Jacob had always been an odd boy, especially from birth. The boy was born with two big-ass fluffy ears. I mean… Come on, what the hell happened there? So from an early age, Jacob's father, Benjamin had taught him to hunt, and play, and sit, and roll over. By the age of 17 he was a healthy young teenage pup with a lot of spunk and an art for Mechanics.

He had overheard his father and Bella's talking numerous times about her, every time he would hear her name he would get excited and his large shaggy tail would wave very fast, a big slobbery grin on his face. The truth is, even though he had never met her, he wanted to be with Bella, and get her to have his litter. So when the news that Bella would be moving to Vamp-Wolf-Ville, he was ecstatic with joy. He wouldn't stop running around the town and chasing cars for a full week. He was a very good boy. Long, charcoal hair, and a six-pack… Of beer. Unfortunately Jacob was quite obese… He wasn't made fun of, he was quite popular. But he had never had a girlfriend, and most times he locked himself in his room, watching the neighbour dogs go at it multiple times, pleasuring himself to the disgusting mongrels mount each other.

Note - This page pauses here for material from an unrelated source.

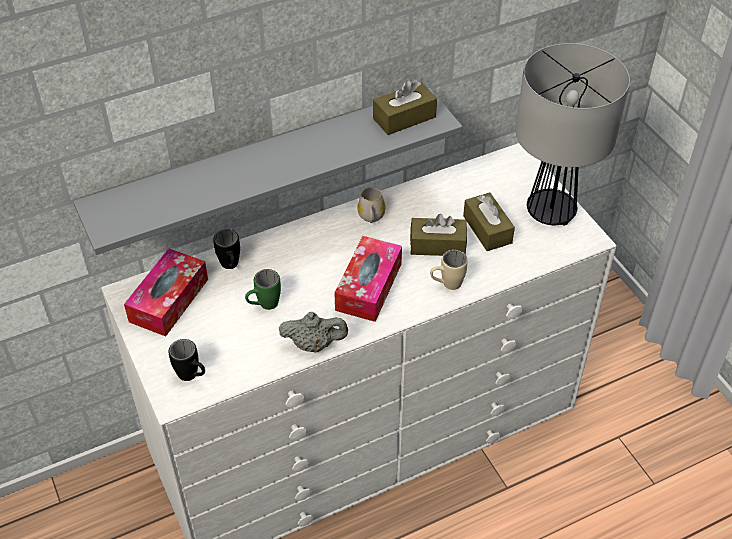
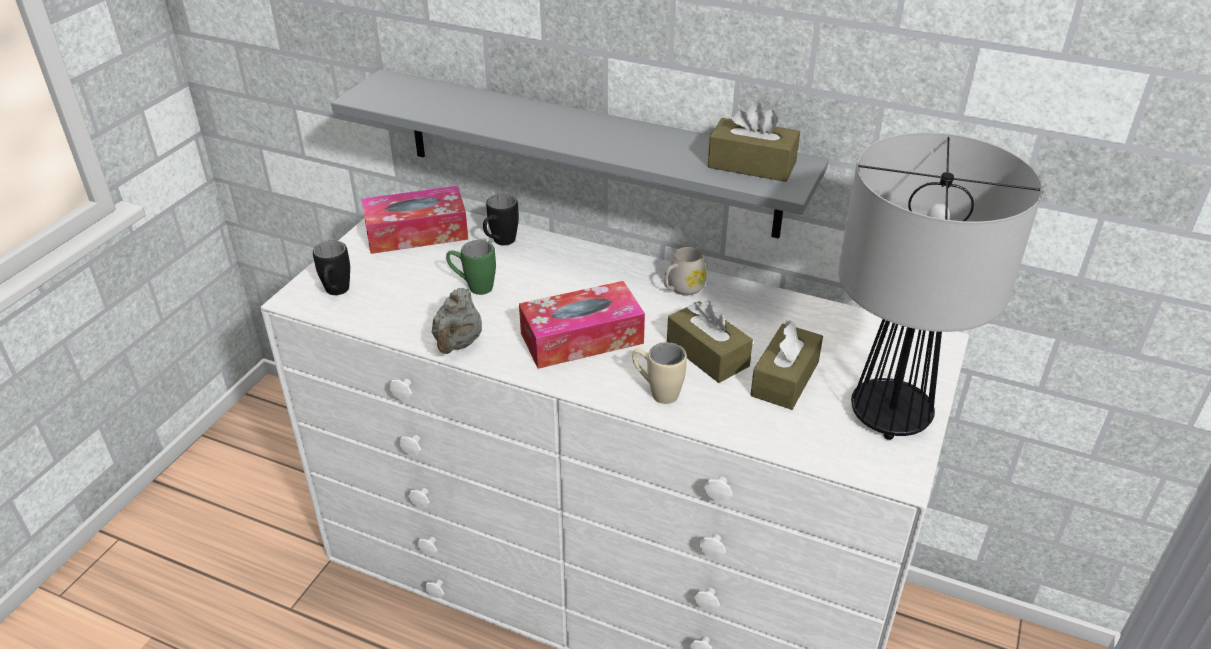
camera: 50 degrees right, 10 degrees down
(314, 344) = (458, 344): grey teapot -> grey teapot turned 45 degrees clockwise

"Jacob! Come down here please!" His father blared to him from downstairs. "Okay, Dad!" The thundering footsteps could be echoed throughout the house. His dad chuckled to himself, as Jacob stopped in front of him. "Yeah, Dad?" His father held up a small, squeaky ball. Jacob's pupils widened. "Dad, please… Don't…" His dad grinned evilly. "Jakey, go get the ball!" He then threw the ball out of the window into the deep woods. Jacob roared, barking loudly and smashed through the window after it. (Boy, he sure is stupid too…") "Jacob, you stupid jackass…" His father knew of his son's stupidity, but put up with it, because he was his offspring. He couldn't blame him for being like that, he DID once use his soft head as a place mat accidentally. (Yeah, that was a bad day…) It wasn't until later in the day that Jacob returned with the ball… And with the dog-catcher. He pounded on the door heavily. "Excuse, Mr. Wolf? Is this your son?" The dog-catcher held up a scruffy flat-headed husky, his head slightly cocked and his tongue slithering out slowly. Jacob's dad smirked, and took the husky in his arms. "Yep, that's my dumbass." The dog-catcher sighed, clearly annoyed. "Please stop doing this, your son is very retarded. I found him in the cinema naked licking his own balls… The people watching Twilight were very scared." His dad turned back to look at the warden: "Not of my son, obviously. Of Kristen Stewart." They both shared a large laugh for a while, before slamming the door shut, and placing the dirty husky in the bath, and putting the shower onto full blast, spraying the dog with the freezing water, Jacob returning to his fat human form. "You aren't going to be like this when Bella comes to visit are you? And what are you going to do about Eddi?" Ah. Jacob had forgotten about Eddi.